BEGIN SUPPLIED DATA

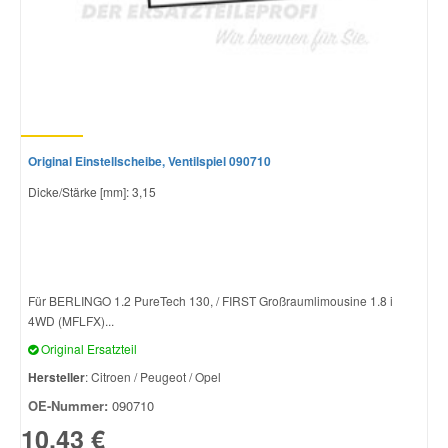
Original Einstellscheibe, Ventilspiel 090710
Dicke/Stärke [mm]: 3,15
Für BERLINGO 1.2 PureTech 130, / FIRST Großraumlimousine 1.8 i
4WD (MFLFX)...
Original Ersatzteil
Hersteller
: Citroen / Peugeot / Opel
OE-Nummer:
090710
10,43 €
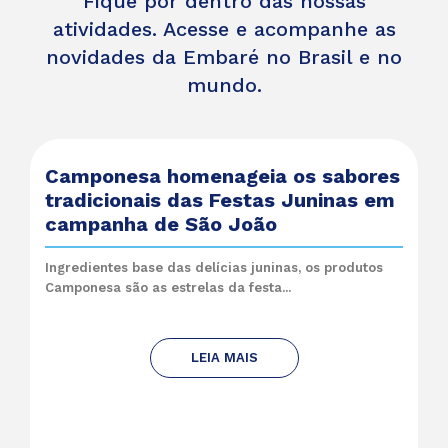
Fique por dentro das nossas
atividades. Acesse e acompanhe as
novidades da Embaré no Brasil e no
mundo.
Camponesa homenageia os sabores
tradicionais das Festas Juninas em
campanha de São João
Ingredientes base das delícias juninas, os produtos
Camponesa são as estrelas da festa...
LEIA MAIS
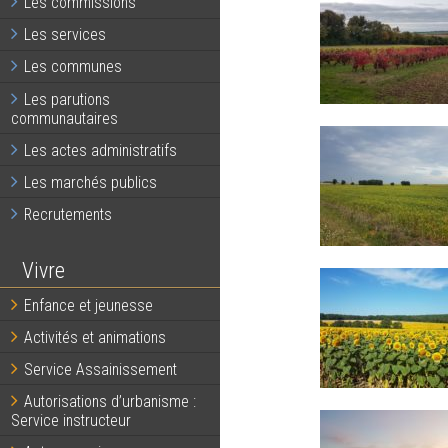
Les commissions
Les services
Les communes
Les parutions
communautaires
Les actes administratifs
Les marchés publics
Recrutements
Vivre
Enfance et jeunesse
Activités et animations
Service Assainissement
Autorisations d’urbanisme :
Service instructeur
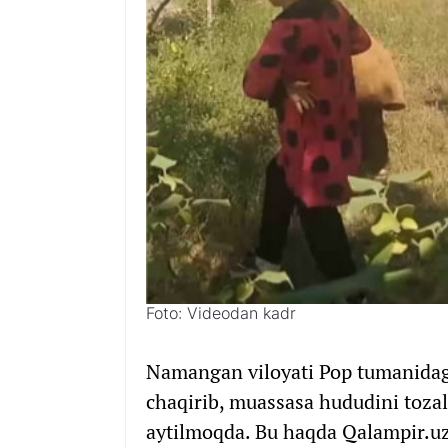
Foto: Videodan kadr
Namangan viloyati Pop tumanidag
chaqirib, muassasa hududini tozala
aytilmoqda. Bu haqda Qalampir.u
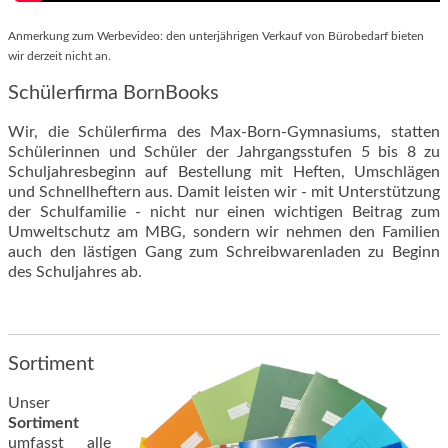
Anmerkung zum Werbevideo: den unterjährigen Verkauf von Bürobedarf bieten
wir derzeit nicht an.
Schülerfirma BornBooks
Wir, die Schülerfirma des Max-Born-Gymnasiums, statten
Schülerinnen und Schüler der Jahrgangsstufen 5 bis 8 zu
Schuljahresbeginn auf Bestellung mit Heften, Umschlägen
und Schnellheftern aus. Damit leisten wir - mit Unterstützung
der Schulfamilie - nicht nur einen wichtigen Beitrag zum
Umweltschutz am MBG, sondern wir nehmen den Familien
auch den lästigen Gang zum Schreibwarenladen zu Beginn
des Schuljahres ab.
Sortiment
Unser
Sortiment
umfasst alle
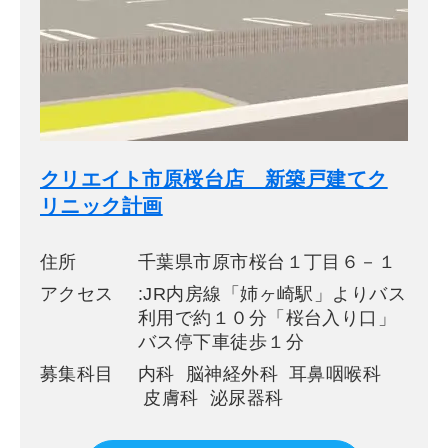
クリエイト市原桜台店 新築戸建てク
リニック計画
住所
千葉県市原市桜台１丁目６－１
アクセス
:JR内房線「姉ヶ崎駅」よりバス
利用で約１０分「桜台入り口」
バス停下車徒歩１分
募集科目
内科 脳神経外科 耳鼻咽喉科
皮膚科 泌尿器科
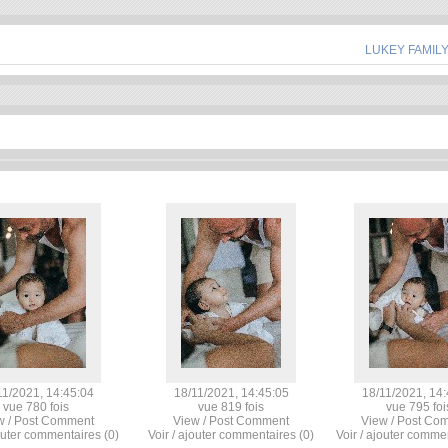
”
LUKEY FAMIL
11/2021, 14:45:04
18/11/2021, 14:45:05
18/11/2021, 14:
vue 780 fois
vue 819 fois
vue 795 foi
w / Post Comment
View / Post Comment
View / Post Co
jouter commentaires (0)
Voir / ajouter commentaires (0)
Voir / ajouter comme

END SUPPLIED DATA

ABOUT THIS EXERCISE:
Copy the rows again, beginning at the line that contains "クリエイト市原桜台店 新築戸建てク" and continuing through the final row. Leave the picture markers out.

ANSWER BOX:
クリエイト市原桜台店 新築戸建てク
リニック計画
住所
千葉県市原市桜台１丁目６－１
アクセス
:JR内房線「姉ヶ崎駅」よりバス
利用で約１０分「桜台入り口」
バス停下車徒歩１分
募集科目
内科 脳神経外科 耳鼻咽喉科
皮膚科 泌尿器科
”
LUKEY FAMIL
11/2021, 14:45:04
18/11/2021, 14:45:05
18/11/2021, 14:
vue 780 fois
vue 819 fois
vue 795 foi
w / Post Comment
View / Post Comment
View / Post Co
jouter commentaires (0)
Voir / ajouter commentaires (0)
Voir / ajouter comme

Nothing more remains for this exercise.